Wild Flag Wild Flag Review

Released 2011.  

BBC Review

Ex-Sleater-Kinney/Helium/Minders members make their supergroup debut.

Camilla Pia 2011

When Sleater-Kinney split five years ago, right-minded music fans mourned. In 12 years, the Olympia trio released seven stunning records and single-handedly taught misogynist critics that girls could play guitar – duh. The band’s Carrie Brownstein and Janet Weiss (the latter also of Stephen Malkmus and the Jicks and Quasi) have now re-united, much to Kinney fans’ glee, for Wild Flag, a new musical project with Helium’s Mary Timony and The Minders’ Rebecca Cole – leading many to dub this something of an indie rock supergroup.
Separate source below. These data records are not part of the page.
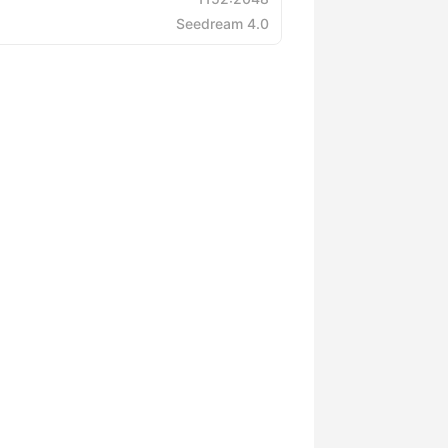
Seedream 4.0
ن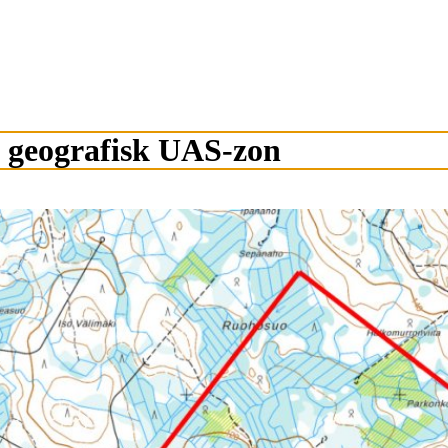
 geografisk UAS-zon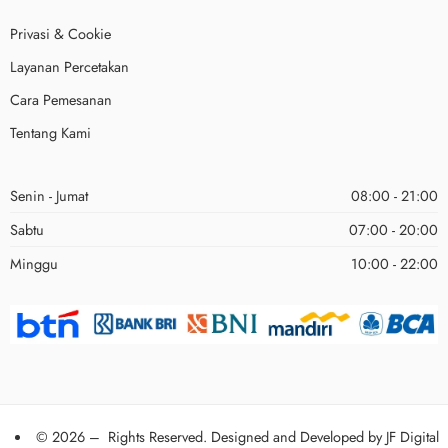
Privasi & Cookie
Layanan Percetakan
Cara Pemesanan
Tentang Kami
Senin - Jumat
08:00 - 21:00
Sabtu
07:00 - 20:00
Minggu
10:00 - 22:00
© 2026 – Rights Reserved. Designed and Developed by
JF Digital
And the newly formed Portland, Oregon and Washington, DC-based foursome sound like they were born to play together. They imbue this gloriously raucous debut with infectious energy, astonishingly intricate musicianship and savvy melodic know-how throughout. Romance is a stunning starting point, as pummelled drums, handclaps, keys, gorgeous harmonies and gritty riffs tumble over each other, eventually bursting into a huge chorus. And buoyant pop moments like these – later we hear similar dynamics in the equally catchy Endless Talk, Black Tiles and Future Crimes – are beautifully counter-balanced by slightly more subdued offerings, such as Something Came Over Me and Glass Tambourine.

It’s when the outfit really attack their instruments, however, that sparks start to fly from the Wild Flag sound. Boom is one such example, a dizzying display of skew-whiff riffs, screeches and thrashy sticks-work from Weiss. Racehorse is more experimental and rhythmic, as guttural guitars growl and wail, slow to a halt and then build to a spine-tingling finale; and Short Version sits neatly between them, providing more in the way of helter-skelter sonics, the playing so raw and frenzied you can imagine Brownstein windmilling her solos like the extra guitarist The Who never had.

Wild Flag’s craft – honed and perfected during a spate of well received club shows – and the magic of this long-time-coming collaboration (the band’s members have known each other for well over a decade) is here for all to hear. All of these tracks were captured live, except for the vocals, and the unabashed joy Timony, Brownstein, Weiss and Cole clearly experienced when finally playing together really comes across in the recordings. They practically sizzle when played.